------ Extracted information ------
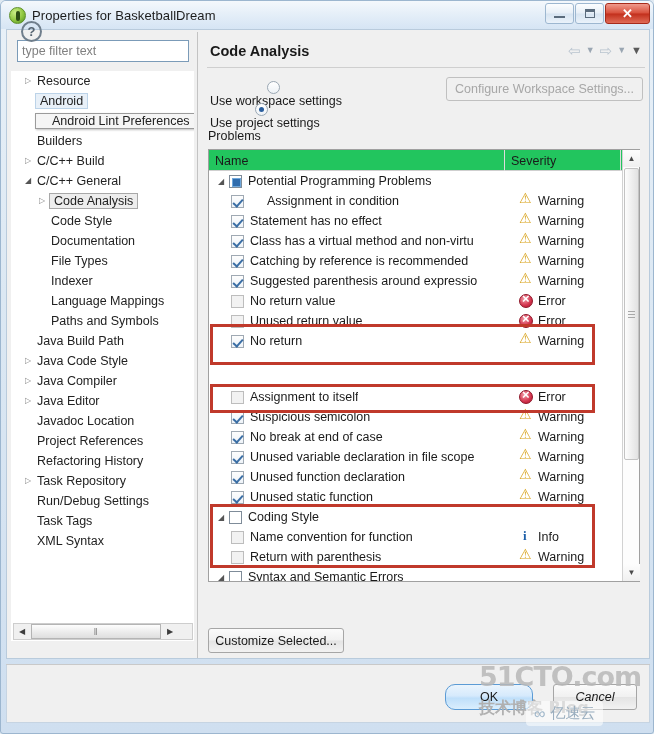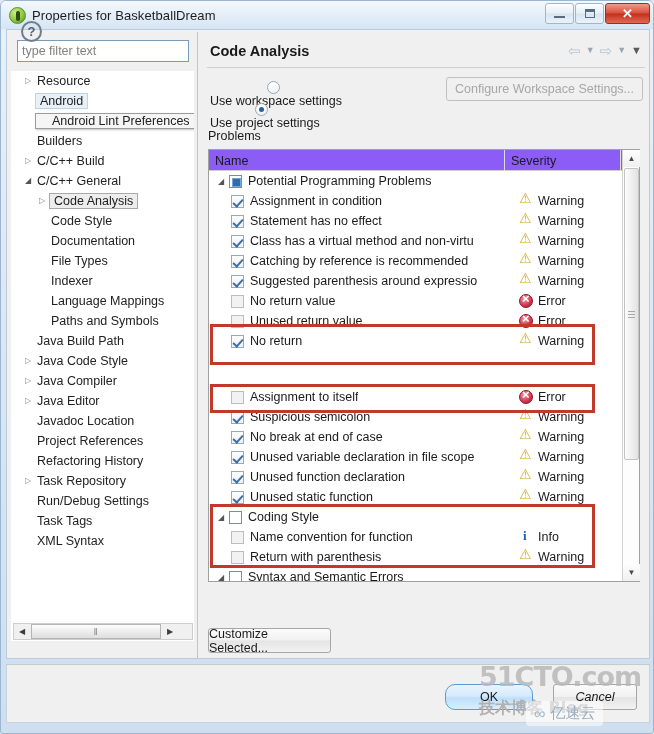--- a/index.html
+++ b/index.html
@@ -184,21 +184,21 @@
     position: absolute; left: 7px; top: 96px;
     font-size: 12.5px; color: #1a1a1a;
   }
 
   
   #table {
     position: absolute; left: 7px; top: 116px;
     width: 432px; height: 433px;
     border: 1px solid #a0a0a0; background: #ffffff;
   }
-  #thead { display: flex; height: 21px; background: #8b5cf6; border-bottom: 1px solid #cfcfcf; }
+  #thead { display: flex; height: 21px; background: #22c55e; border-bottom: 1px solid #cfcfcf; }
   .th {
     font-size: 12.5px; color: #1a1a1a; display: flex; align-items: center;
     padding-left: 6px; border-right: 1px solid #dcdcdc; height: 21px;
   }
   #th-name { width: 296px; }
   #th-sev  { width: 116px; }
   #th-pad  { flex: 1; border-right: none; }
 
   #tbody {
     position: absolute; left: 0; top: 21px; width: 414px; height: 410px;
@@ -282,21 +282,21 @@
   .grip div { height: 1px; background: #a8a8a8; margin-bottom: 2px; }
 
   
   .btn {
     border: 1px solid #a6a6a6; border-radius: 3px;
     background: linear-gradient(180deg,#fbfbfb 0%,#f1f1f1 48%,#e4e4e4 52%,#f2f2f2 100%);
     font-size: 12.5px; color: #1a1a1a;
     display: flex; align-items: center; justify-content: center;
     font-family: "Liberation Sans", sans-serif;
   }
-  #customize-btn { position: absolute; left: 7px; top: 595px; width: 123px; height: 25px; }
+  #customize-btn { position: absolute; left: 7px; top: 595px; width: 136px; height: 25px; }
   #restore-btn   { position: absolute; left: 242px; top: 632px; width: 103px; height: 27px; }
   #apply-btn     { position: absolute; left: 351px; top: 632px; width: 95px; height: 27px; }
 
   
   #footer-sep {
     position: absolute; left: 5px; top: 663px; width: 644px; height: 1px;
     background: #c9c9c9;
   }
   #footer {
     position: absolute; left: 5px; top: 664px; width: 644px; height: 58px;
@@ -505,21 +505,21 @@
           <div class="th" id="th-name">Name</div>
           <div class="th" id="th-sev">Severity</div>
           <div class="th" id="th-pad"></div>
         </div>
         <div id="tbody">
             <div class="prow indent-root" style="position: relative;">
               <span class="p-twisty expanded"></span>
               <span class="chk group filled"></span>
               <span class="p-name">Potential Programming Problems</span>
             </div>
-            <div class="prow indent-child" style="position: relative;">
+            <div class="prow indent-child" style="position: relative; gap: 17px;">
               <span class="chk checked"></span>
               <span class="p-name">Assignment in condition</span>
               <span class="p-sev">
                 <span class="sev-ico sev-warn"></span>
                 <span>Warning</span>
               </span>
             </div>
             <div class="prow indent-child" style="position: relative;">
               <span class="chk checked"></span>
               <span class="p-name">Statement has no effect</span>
------
Your task: Restate each entry exactly, omitting pictures.

Answer to this exercise:
--- a/index.html
+++ b/index.html
@@ -184,21 +184,21 @@
     position: absolute; left: 7px; top: 96px;
     font-size: 12.5px; color: #1a1a1a;
   }
 
   
   #table {
     position: absolute; left: 7px; top: 116px;
     width: 432px; height: 433px;
     border: 1px solid #a0a0a0; background: #ffffff;
   }
-  #thead { display: flex; height: 21px; background: #8b5cf6; border-bottom: 1px solid #cfcfcf; }
+  #thead { display: flex; height: 21px; background: #22c55e; border-bottom: 1px solid #cfcfcf; }
   .th {
     font-size: 12.5px; color: #1a1a1a; display: flex; align-items: center;
     padding-left: 6px; border-right: 1px solid #dcdcdc; height: 21px;
   }
   #th-name { width: 296px; }
   #th-sev  { width: 116px; }
   #th-pad  { flex: 1; border-right: none; }
 
   #tbody {
     position: absolute; left: 0; top: 21px; width: 414px; height: 410px;
@@ -282,21 +282,21 @@
   .grip div { height: 1px; background: #a8a8a8; margin-bottom: 2px; }
 
   
   .btn {
     border: 1px solid #a6a6a6; border-radius: 3px;
     background: linear-gradient(180deg,#fbfbfb 0%,#f1f1f1 48%,#e4e4e4 52%,#f2f2f2 100%);
     font-size: 12.5px; color: #1a1a1a;
     display: flex; align-items: center; justify-content: center;
     font-family: "Liberation Sans", sans-serif;
   }
-  #customize-btn { position: absolute; left: 7px; top: 595px; width: 123px; height: 25px; }
+  #customize-btn { position: absolute; left: 7px; top: 595px; width: 136px; height: 25px; }
   #restore-btn   { position: absolute; left: 242px; top: 632px; width: 103px; height: 27px; }
   #apply-btn     { position: absolute; left: 351px; top: 632px; width: 95px; height: 27px; }
 
   
   #footer-sep {
     position: absolute; left: 5px; top: 663px; width: 644px; height: 1px;
     background: #c9c9c9;
   }
   #footer {
     position: absolute; left: 5px; top: 664px; width: 644px; height: 58px;
@@ -505,21 +505,21 @@
           <div class="th" id="th-name">Name</div>
           <div class="th" id="th-sev">Severity</div>
           <div class="th" id="th-pad"></div>
         </div>
         <div id="tbody">
             <div class="prow indent-root" style="position: relative;">
               <span class="p-twisty expanded"></span>
               <span class="chk group filled"></span>
               <span class="p-name">Potential Programming Problems</span>
             </div>
-            <div class="prow indent-child" style="position: relative;">
+            <div class="prow indent-child" style="position: relative; gap: 17px;">
               <span class="chk checked"></span>
               <span class="p-name">Assignment in condition</span>
               <span class="p-sev">
                 <span class="sev-ico sev-warn"></span>
                 <span>Warning</span>
               </span>
             </div>
             <div class="prow indent-child" style="position: relative;">
               <span class="chk checked"></span>
               <span class="p-name">Statement has no effect</span>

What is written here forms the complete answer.